Bellissima e stimolante sfida. All’inizio non è stato facile, sia io che Luca abbiamo due caratteri molto forti, e questo ci ha portato anche a scontrarci, ma sempre in maniera molto costruttiva. Lui era ed è molto legato ai suoi testi, come è giusto che sia, e io molto legato al mio modo emozionale di fare musica; nel momento in cui ho capito quello che Luca aveva dentro e che voleva comunicare, e ho cominciato ad emozionarmi, è stato un attimo: i brani sono nati uno dopo l’altro. Adesso quando andiamo sul palco insieme (cosa che in principio non era prevista, poiché negli arrangiamenti non avevo previsto il sassofono) siamo una forza, affiatatissimi, perché entrambi «cantiamo» i nostri brani.

Gabriele, bisogna guardare (o andare) avanti a cosa o a chi?

Ognuno di noi penso sia cresciuto seguendo dei modelli, io ho avuto i miei, ma non sono rimasto legato in maniera viscerale a essi, anzi presto ne ho preso le distanze ed ho iniziato a costruire la mia personalità musicale, il mio personalissimo modo di suonare. Penso, senza presunzione, che tutti gli artisti dovrebbero a un certo momento distaccarsi dal passato e guardare al loro presente, qualcuno devo dire già lo fa.

Dalla Sicilia a Roma: perché questa scelta?

La Sicilia è una terra meravigliosa, ma per crescere musicalmente ho dovuto lasciarla; la mia piccola e meravigliosa città (Siracusa) non ha mai offerto, purtroppo, stimoli né occasioni di maturazione. Dal punto istituzionale mi sono iscritto al conservatorio Santa Cecilia, dove mi sono specializzato e ho ampliato i miei studi, ma questo era il motivo per giustificare a casa la mia partenza; volevo solo mettermi in gioco in una realtà più grande, conoscere musicisti e fare esperienza. Il tempo mi ha dato ragione.

Da tempo ti dedichi alle colonne sonore e tale tua attitudine si ascolta anche in «Forward». Cosa racconti nel tuo disco?

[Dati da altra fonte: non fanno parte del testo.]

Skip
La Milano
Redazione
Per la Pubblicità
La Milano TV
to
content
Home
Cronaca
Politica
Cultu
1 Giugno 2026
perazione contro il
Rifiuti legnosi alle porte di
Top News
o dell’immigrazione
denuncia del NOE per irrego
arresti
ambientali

Credo fortissimamente nell’associazione musica/immagine. Quando scrivo, quando suono, immagino sempre qualcosa e la racconto, a modo mio. Tutti i brani che ho scritto in «Forward», ma anche in precedenza, hanno una fortissima connotazione descrittiva, narrano momenti di vita vissuta da me o da altri, immagini precise, stati d’animo, e ogni volta che li suono li rivivo in prima persona. In particolar modo Scirocco (le lasagne estive di mia madre abbatterebbero chiunque), Funkamente ( racconta l’incedere incerto di mia figlia Alice), Pretentious ( il caos della grande città), Iureca (i vicoli di Ortigia ), Anymore (un mio personalissimo momento di rabbia adolescenziale).

A cosa stai lavorando ora e quali sono i tuoi prossimi obiettivi?

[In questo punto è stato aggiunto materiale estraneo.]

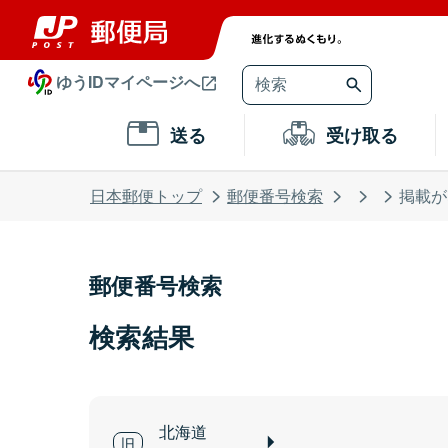
ゆうIDマイページへ
送る
受け取る
日本郵便トップ
郵便番号検索
掲載が
郵便番号検索
検索結果
北海道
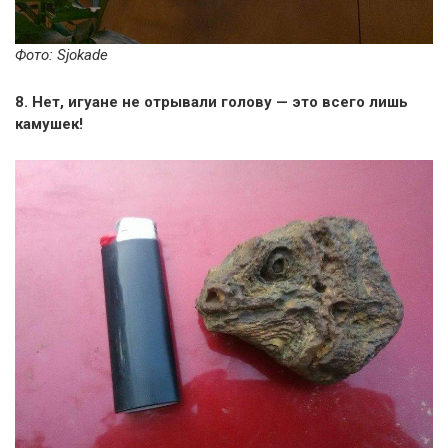
Фото: Sjokade
8. Нет, игуане не отрывали голову — это всего лишь
камушек!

Dopo un anno e mezzo di scrittura tra «Forward» ed «In viaggio con Kerouac» (di Luca Seta), adesso mi godrò finalmente il lavoro sul campo, andando in giro per l’Italia e non solo a presentare questi due lavori. I primi di gennaio una tournée  che toccherà Campania, Calabria e Sicilia; a febbraio un’altra in Lombardia e  a breve di nuovo in Campania e Calabria con Luca Seta. Prossimo obiettivo, ma tra un po’, un nuovo disco, internazionale, inizierò quest’estate. Per adesso voglio solo suonare.